My well-read, precocious 11-year old sat down beside me, her fingers twirling around what seemed like a pea-sized ball of tinfoil. 'You know what mom? I'm going to start keeping my tinfoil candy wrappers' she told me. Why so?, I asked. 'I read somewhere that during the second world war, people were asked to keep their used tinfoil to donate so they can be recycled into metal' she said. That is quite an interesting bit of information. I don't know this for a fact but she apparently read this book which is the story of a child who lived in the 40s at the time of war.

Funny that earlier on, I was having a conversation with someone about the impending war and its possible repercussions on people's lives. How was I to know that even children nowadays have the awareness of it? My daughter, for instance, is making her own preparations for the eventuality. She has resolved to keep all her chocolate Kisses' wrappers to make into a ball and donate to government (when it gets big enough) so it could be used to make metal to make 'other things'.

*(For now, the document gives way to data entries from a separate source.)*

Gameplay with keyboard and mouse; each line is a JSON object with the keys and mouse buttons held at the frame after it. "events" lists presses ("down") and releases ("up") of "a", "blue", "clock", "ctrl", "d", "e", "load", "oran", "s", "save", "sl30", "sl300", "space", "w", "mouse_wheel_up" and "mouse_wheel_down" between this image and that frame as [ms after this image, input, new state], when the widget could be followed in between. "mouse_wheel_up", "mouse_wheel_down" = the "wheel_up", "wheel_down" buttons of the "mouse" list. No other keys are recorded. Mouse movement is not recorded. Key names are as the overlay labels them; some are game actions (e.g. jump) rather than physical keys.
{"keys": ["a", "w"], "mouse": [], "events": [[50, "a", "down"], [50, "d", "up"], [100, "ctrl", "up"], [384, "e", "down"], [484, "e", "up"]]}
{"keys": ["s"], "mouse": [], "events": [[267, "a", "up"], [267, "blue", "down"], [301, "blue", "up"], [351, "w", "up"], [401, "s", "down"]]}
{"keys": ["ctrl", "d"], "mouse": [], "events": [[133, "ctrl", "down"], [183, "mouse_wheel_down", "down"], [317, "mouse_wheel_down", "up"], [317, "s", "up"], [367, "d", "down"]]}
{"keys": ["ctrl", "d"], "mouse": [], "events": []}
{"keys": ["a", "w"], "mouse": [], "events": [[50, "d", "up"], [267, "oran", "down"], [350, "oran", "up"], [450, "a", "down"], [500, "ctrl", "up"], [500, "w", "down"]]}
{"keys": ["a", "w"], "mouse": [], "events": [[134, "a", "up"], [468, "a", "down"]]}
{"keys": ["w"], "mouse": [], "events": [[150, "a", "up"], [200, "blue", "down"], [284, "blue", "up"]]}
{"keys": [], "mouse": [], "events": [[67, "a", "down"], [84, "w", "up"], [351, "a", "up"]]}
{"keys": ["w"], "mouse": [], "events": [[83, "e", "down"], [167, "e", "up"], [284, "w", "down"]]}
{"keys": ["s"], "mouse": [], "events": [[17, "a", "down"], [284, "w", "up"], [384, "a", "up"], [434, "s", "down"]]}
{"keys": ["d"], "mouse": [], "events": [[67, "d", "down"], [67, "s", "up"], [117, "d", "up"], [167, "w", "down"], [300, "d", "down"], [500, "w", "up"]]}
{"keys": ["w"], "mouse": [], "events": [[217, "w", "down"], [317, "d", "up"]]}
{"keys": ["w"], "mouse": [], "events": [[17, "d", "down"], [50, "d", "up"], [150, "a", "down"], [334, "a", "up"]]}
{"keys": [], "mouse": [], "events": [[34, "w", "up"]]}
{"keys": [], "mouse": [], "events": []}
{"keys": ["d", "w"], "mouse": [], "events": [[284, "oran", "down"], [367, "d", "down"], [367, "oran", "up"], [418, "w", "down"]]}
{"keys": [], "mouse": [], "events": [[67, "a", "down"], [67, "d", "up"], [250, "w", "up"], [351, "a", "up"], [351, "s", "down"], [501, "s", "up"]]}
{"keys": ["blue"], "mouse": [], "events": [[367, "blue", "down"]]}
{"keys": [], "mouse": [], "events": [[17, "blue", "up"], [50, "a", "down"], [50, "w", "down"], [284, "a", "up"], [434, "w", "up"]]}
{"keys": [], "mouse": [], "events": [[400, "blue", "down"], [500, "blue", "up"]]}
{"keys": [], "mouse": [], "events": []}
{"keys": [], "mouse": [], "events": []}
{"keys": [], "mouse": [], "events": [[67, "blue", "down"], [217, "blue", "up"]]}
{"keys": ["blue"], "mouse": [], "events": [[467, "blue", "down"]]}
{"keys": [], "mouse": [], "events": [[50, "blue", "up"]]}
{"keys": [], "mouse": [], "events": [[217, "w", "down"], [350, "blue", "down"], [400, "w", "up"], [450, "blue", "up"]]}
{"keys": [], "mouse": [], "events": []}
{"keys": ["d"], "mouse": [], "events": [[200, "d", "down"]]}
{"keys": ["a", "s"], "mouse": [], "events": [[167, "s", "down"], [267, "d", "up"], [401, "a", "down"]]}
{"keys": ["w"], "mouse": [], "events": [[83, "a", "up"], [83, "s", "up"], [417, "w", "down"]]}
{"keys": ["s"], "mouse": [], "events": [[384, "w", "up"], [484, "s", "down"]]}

So cute, this story, but sad. A child's naive view on war, is one small reaction from a human being which will probably never be heard. And to think that hers is just one small voice among so many out there. Plenty are those who march the streets in protest while knowing deep down that their sentiments don't really matter and will not count for anything at all. Sad state of the world, isn't it? As for my child, I am not about to stop her offer of Kisses for war. In a world so tainted with hatred, will a few Kisses really make that much difference? I'm sure it won't. But then again, I'm not about to let that on to my child at this point. It is only right for me to allow her let her to remain a child while she can because that wouldn't be for long. Then she can figure out things and find out the reality and ways of the world, on her own, soon enough.